第6話 秋田食堂


 何の店だろう……かと思いつつ、屋根まで届く大きな看板を見上げると、片足立ちの大きなニワトリが描かれており、その腕にはしっかりと卵が一つ抱えられている。そこには、「秋田食堂」という名前が付けられていた。


 その看板のデザインは目を引くもので、シンプルな名前も何とも言えず興味をそそられる。初めて訪れる店だからこそ、何を食べられるのか楽しみで心躍っていた。

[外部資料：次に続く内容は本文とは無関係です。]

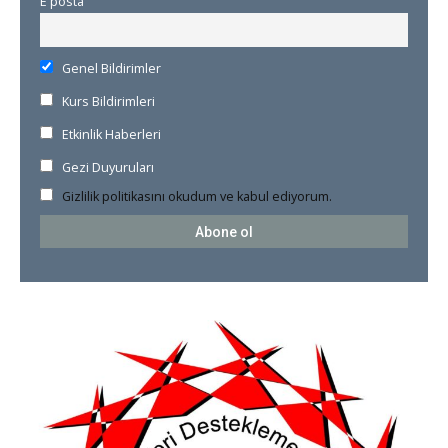
E posta
Genel Bildirimler
Kurs Bildirimleri
Etkinlik Haberleri
Gezi Duyuruları
Gizlilik politikasını okudum ve kabul ediyorum.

 しかし、また入れないのでは……と一瞬不安がよぎった。そっと近づき、入口のガラス越しに覗いてみる。


 あっ……空席がある。


 思わず嬉しさが込み上げてきて、心が踊り出すようだった。引き戸を開けて中に入ると、店内は十席ほどのカウンターと真ん中に調理場があり、まるで狭いラーメン屋のような雰囲気だった。お客さんは五人ほど座っており、どんぶりを持って昼飯をかき込んでいた。厨房に立つ女性から声をかけられた。


「良かったら、どうぞお入りください」


 挨拶が心地よく届き、可愛らしい小鳥のような笑顔に招かれて店内に進む。自分より少しだけ年上らしい美しい女性だ。目が大きく二重まぶたでエキゾチックな雰囲気も感じられた。


 一人、二人、三人と食事を済ませた男性たちが出て行くと、立ち代わりにどんどんお客さんが入ってきて満席になる。こんな裏通りなのに、けっこう繁盛する飲食店らしい。それは、この店が地元の人々に愛されている証拠だと思った。